I’m not as incorrigible as I used to be, Lord knows. Over the years I’ve tried to keep a lid on what Alan Greenspan (in another context) termed “irrational exuberance.” Way back in elementary school, I was one of those first-one-with-the-answer kids, like the “grade-grubbing,” precocious girl “Summer” in the movie School of Rock.

But, clearly, I can still act like that attention-seeking second-grader.

Wife worship—serious wife worship, the kind that evolves into a committed wife-led marriage—offers me a chance to finally outgrow this juvenile behavior.

In fact, on the various wife-worship and female-led message boards and forums, you will find many husbands struggling with this kind of conversational boorishness, in order to show greater respect for their leading wives. Here is an example of a guy sharing some New Year’s Resolves:

“I will not back talk to my wife. I will not interrupt. I will not comment on everything. I will listen carefully so she does not have to repeat things. When she says to stop something that is annoying her, I will stop immediately, no whining, no moping, no bad attitude. I will not disagree with her in public.”

As I wrote in my book (Chapter 6,
"Being Known by Her": “I mean, really, how can you worship your wife if you won’t even stop and listen to her? If you can’t turn down the volume of your own thoughts and preoccupations long enough for her voice to get through to you?”

Another husband offers a few conversational specifics: “Yes, we need to watch what we say. In private, it is best to listen more and speak less. Consider her feelings, answer her questions directly and honestly, be open about your emotions and pay attention to her verbal and non-verbal clues. In public, show deference to her ideas and views, do not interrupt or use foul language. She will love it if you stand up for her opinions.”

“I make it a practice to sit and listen with total focus to whatever my wife is saying,” recommends another husband.

I came up with almost identical advice in my book: “Now when my wife speaks, even offhandedly, a little bell rings, reminding me, ‘This is not background noise, this is the woman you love and adore.’ Especially if she speaks in a tone that signals she really need my attention, I stop—whatever I’m doing. If I’m standing, I often sit down, to concentrate on what she’s saying.”

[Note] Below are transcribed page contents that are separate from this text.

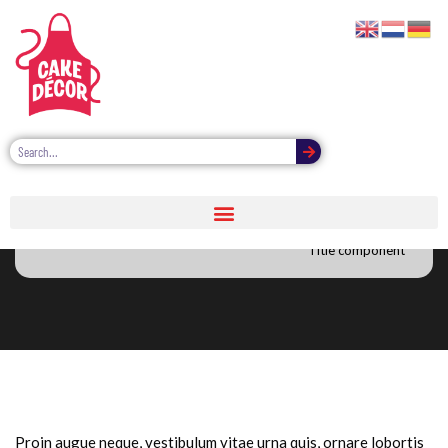
Title image component
Title component
Proin augue neque, vestibulum vitae urna quis, ornare lobortis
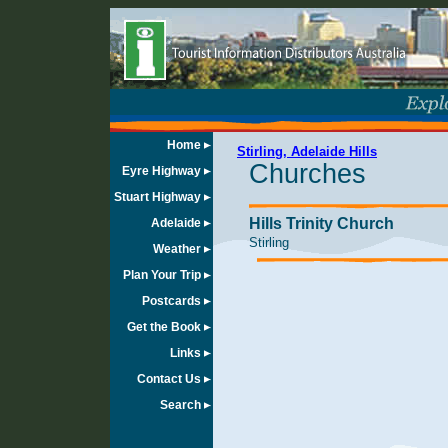
Home
Stirling, Adelaide Hills
Churches
Eyre Highway
Stuart Highway
Hills Trinity Church
Adelaide
Stirling
Weather
Plan Your Trip
Postcards
Get the Book
Links
Contact Us
Search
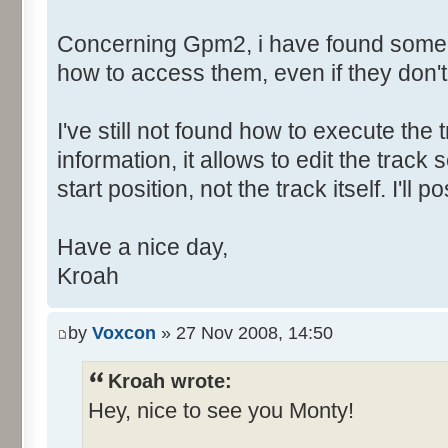
Concerning Gpm2, i have found some h
how to access them, even if they don'
I've still not found how to execute the t
information, it allows to edit the tra
start position, not the track itself. I'l
Have a nice day,
Kroah
by
Voxcon
» 27 Nov 2008, 14:50
Kroah wrote:
Hey, nice to see you Monty!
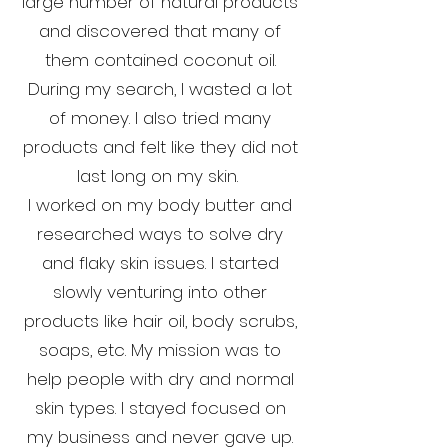
large number of natural products
and discovered that many of
them contained coconut oil.
During my search, I wasted a lot
of money. I also tried many
products and felt like they did not
last long on my skin.
I worked on my body butter and
researched ways to solve dry
and flaky skin issues. I started
slowly venturing into other
products like hair oil, body scrubs,
soaps, etc. My mission was to
help people with dry and normal
skin types. I stayed focused on
my business and never gave up.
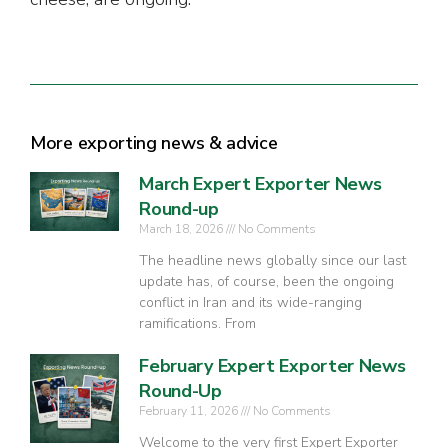
More exporting news & advice
March Expert Exporter News
Round-up
March 18, 2026
No Comments
The headline news globally since our last
update has, of course, been the ongoing
conflict in Iran and its wide-ranging
ramifications. From
February Expert Exporter News
Round-Up
February 11, 2026
No Comments
Welcome to the very first Expert Exporter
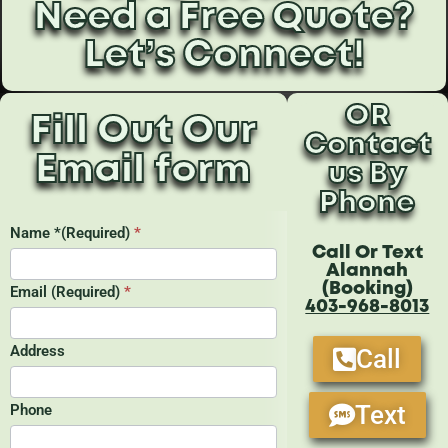
Need a Free Quote?
Let’s Connect!
OR
Fill Out Our
Contact
Email form
us By
Phone
Call Or Text
Alannah
(Booking)
403-968-8013
Call
Text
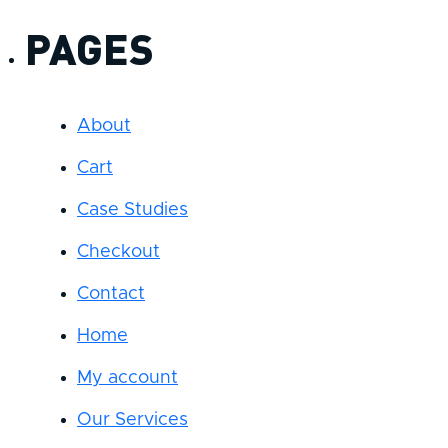
PAGES
About
Cart
Case Studies
Checkout
Contact
Home
My account
Our Services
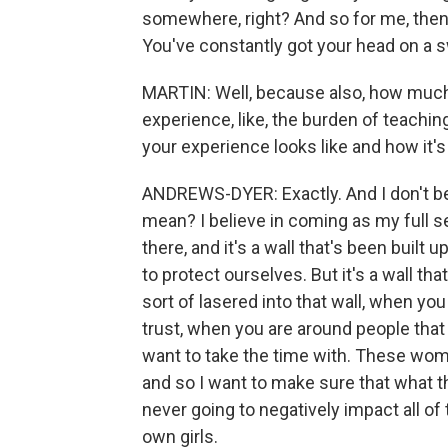
somewhere, right? And so for me, then 
You've constantly got your head on a 
MARTIN: Well, because also, how much 
experience, like, the burden of teachin
your experience looks like and how it's
ANDREWS-DYER: Exactly. And I don't be
mean? I believe in coming as my full sel
there, and it's a wall that's been built 
to protect ourselves. But it's a wall th
sort of lasered into that wall, when yo
trust, when you are around people that y
want to take the time with. These wom
and so I want to make sure that what th
never going to negatively impact all of t
own girls.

But I especially like this prescription for husbandly comportment posted on the old Spouseclub message board by a “Mr. Louise,” describing his matriarchal home:

“My greatest thrill in our social life is when we have a few friends over and the wives all talk openly to each other and the men are finally lulled by Ms. Louise's dominance and their own wives into quiet, sensible submission. The sound of male quiet during female conversation is the music of a matriarchal home. If I excitedly offer my opinion Ms. Louise often returns me to my place with a loving chide: ‘Honey, please, the women are speaking now.’ And that is the motto of our matriarchy: the women are speaking now; men, you've had your chance, and please be silent.”

Curbing one’s conversational excesses is obviously more difficult lacking a no-nonsense wife like Ms. Louise, or this authoritarian wife: “In my home, my husband is forbidden to interrupt the feminine talk, nor to command any conversation, except with my explicit consent.”

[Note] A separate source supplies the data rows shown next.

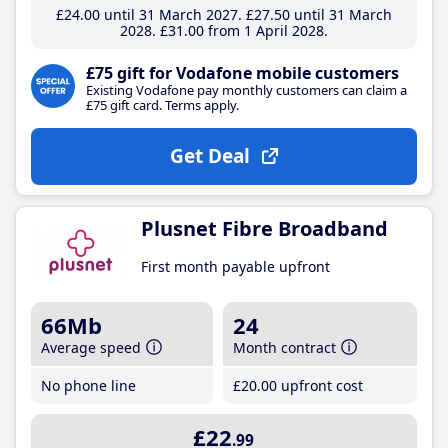
£24
.00
until 31 March 2027
£27
.50
until 31 March
2028
£31
.00
from 1 April 2028
£75 gift for Vodafone mobile customers
Existing Vodafone pay monthly customers can claim a
£75 gift card. Terms apply.
Get Deal
Plusnet Fibre Broadband
First month payable upfront
66Mb
24
Average speed
Month contract
No phone line
£20
.00
upfront cost
£22
.99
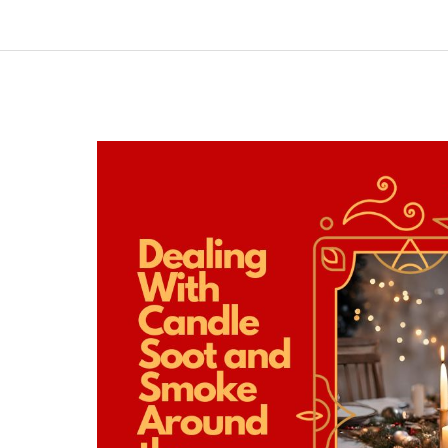
Dealing
With
Candle
Soot
and
Smoke
Around
the
Holidays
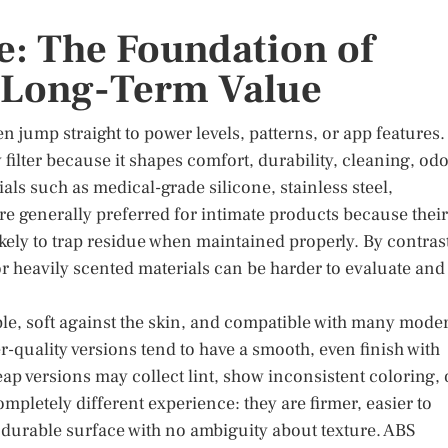
e: The Foundation of
d Long-Term Value
 jump straight to power levels, patterns, or app features.
y filter because it shapes comfort, durability, cleaning, od
ls such as medical-grade silicone, stainless steel,
are generally preferred for intimate products because their
ikely to trap residue when maintained properly. By contras
or heavily scented materials can be harder to evaluate and
ible, soft against the skin, and compatible with many mode
er-quality versions tend to have a smooth, even finish with
p versions may collect lint, show inconsistent coloring, 
 completely different experience: they are firmer, easier to
 durable surface with no ambiguity about texture. ABS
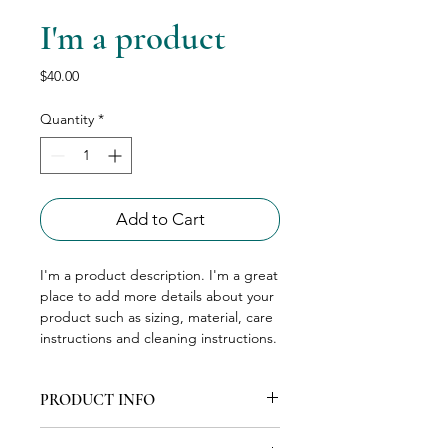
I'm a product
Price
$40.00
Quantity
*
Add to Cart
I'm a product description. I'm a great 
place to add more details about your 
product such as sizing, material, care 
instructions and cleaning instructions.
PRODUCT INFO
I'm a product detail. I'm a great place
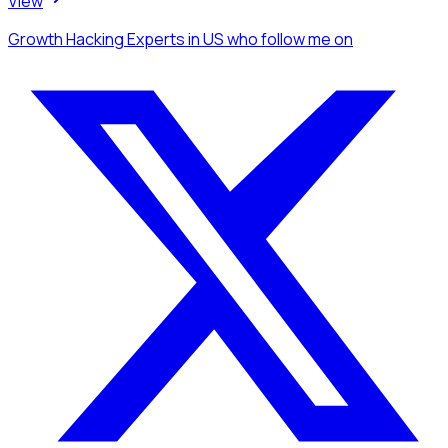
View
Growth Hacking Experts
in US
who follow me
on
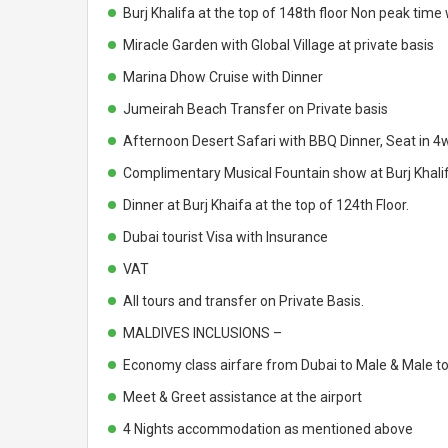
Burj Khalifa at the top of 148th floor Non peak tim
Miracle Garden with Global Village at private basis
Marina Dhow Cruise with Dinner
Jumeirah Beach Transfer on Private basis
Afternoon Desert Safari with BBQ Dinner, Seat in 4w
Complimentary Musical Fountain show at Burj Khali
Dinner at Burj Khaifa at the top of 124th Floor.
Dubai tourist Visa with Insurance
VAT
All tours and transfer on Private Basis.
MALDIVES INCLUSIONS –
Economy class airfare from Dubai to Male & Male t
Meet & Greet assistance at the airport
4 Nights accommodation as mentioned above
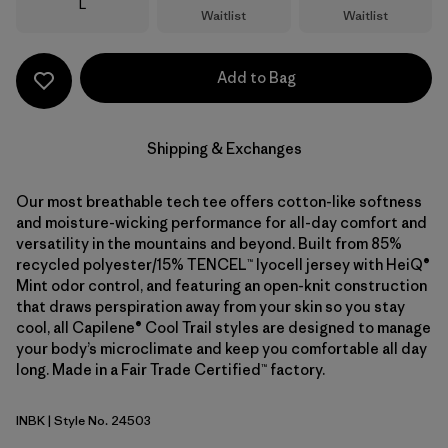
Size
L
Waitlist
Waitlist
Add to Bag
Shipping & Exchanges
Our most breathable tech tee offers cotton-like softness
and moisture-wicking performance for all-day comfort and
versatility in the mountains and beyond. Built from 85%
recycled polyester/15% TENCEL™ lyocell jersey with HeiQ®
Mint odor control, and featuring an open-knit construction
that draws perspiration away from your skin so you stay
cool, all Capilene® Cool Trail styles are designed to manage
your body’s microclimate and keep you comfortable all day
long. Made in a Fair Trade Certified™ factory.
INBK
| Style No. 24503
Ink Black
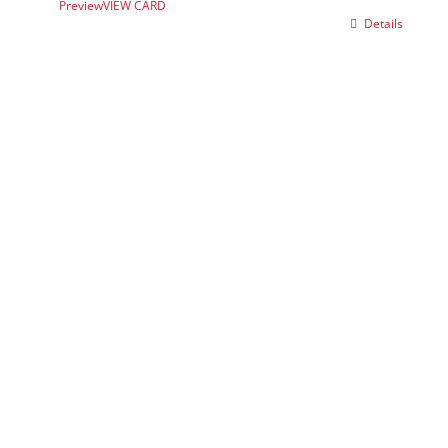
Preview
VIEW CARD
Details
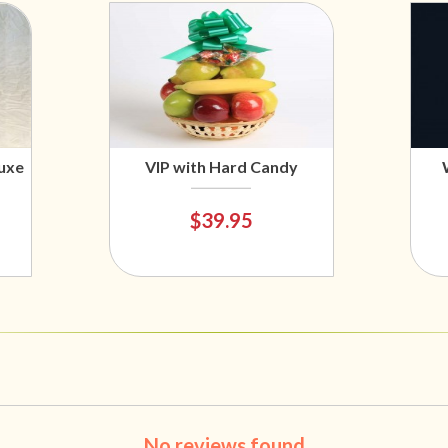
uxe
VIP with Hard Candy
$39.95
No reviews found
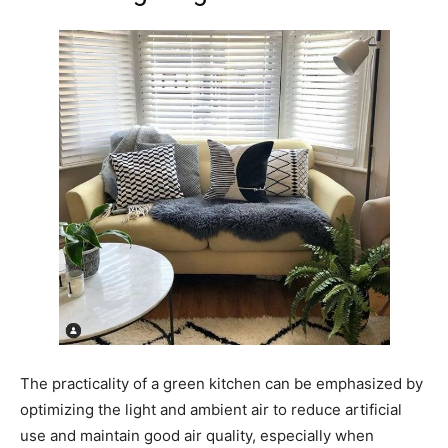
The practicality of a green kitchen can be emphasized by
optimizing the light and ambient air to reduce artificial
use and maintain good air quality, especially when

At our house, I have to do the self-scolding, or self-reminding: Don't give her the benefit of your opinions on everything, don't sound off or weigh in before she has a chance to speak. Find out what she thinks.

And don’t, for heaven’s sake, interrupt her. No matter how much you feel compelled to share some cosmic thought. Don’t interrupt if she’s on the phone, or chatting with someone, including our kids, or reading a book, or watching TV. Unless the sky is genuinely falling.

In other words, respect what she’s doing. Let your urgency wait. And don’t just stand there, silently importuning. Back out of the room, go away, try again later.

As this wife counsels, “My hubby learned that when he got ‘the look’ while I was working on a project that it was best for him not to interrupt but to find something else to do—fast.”

So, what I do with my conversational enthusiasm these days is—blog! And I’ve got a bit more to say on this topic, but I’ll save it for Part Two.